The great thing about making your own sauce is that it allows you to control every aspect of it, from sodium and sugar content, to flavors and seasoning. This twist on traditional teriyaki sauce uses canned peaches to add sweetness, and would also work well with canned pineapple or canned mandarin oranges. This sauce packs some seriously bold flavors from the soy sauce, garlic and ginger. Whenever possible, always try to use fresh garlic and fresh ginger, it makes all the difference in the world! Serve this sauce with chicken, beef or tofu stir-fry, toss lightly steamed vegetables in it, or use it as a dipping sauce for eggrolls.

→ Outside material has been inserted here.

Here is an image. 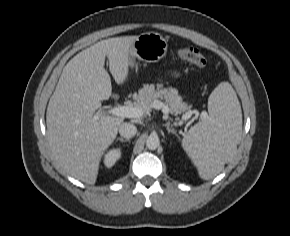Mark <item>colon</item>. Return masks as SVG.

a syrupy looking dark brown sauce



5 cups canned sliced peaches in lite syrup

1 cup low-sodium soy sauce

1/3 cup apple cider vinegar

2 1/2  tablespoons sesame oil

1/3 cup packed brown sugar

1/4 cup sesame seeds

4 cloves minced fresh garlic

1/3 cup fresh minced ginger, grated

1/2 cup + 2 TBSP water

2 1/2 TBSP cornstarch


  1. Using a food processor or immersion blender, blend the canned peaches until smooth and transfer to a heavy bottomed sauce pan set over medium-high heat.
  2. Add the soy sauce, apple cider vinegar, sesame oil, brown sugar, sesame seeds, garlic and ginger and stir well. Bring the sauce to a slow boil and allow to cook for 5 minutes.
  3. Whisk the water and cornstarch together in a small bowl to make a slurry - be sure to use cold water.
  4.  Bring heat up to medium high and whisk in the cornstarch slurry. Stir constantly until sauce has thickened enough to coat the back of a spoon, about 5 minutes. Sauce should be glossy and cornstarch should be completely dissolved.
  5. Sauce can be used immediately or if you are planning to store it, allow to cool completely before storing.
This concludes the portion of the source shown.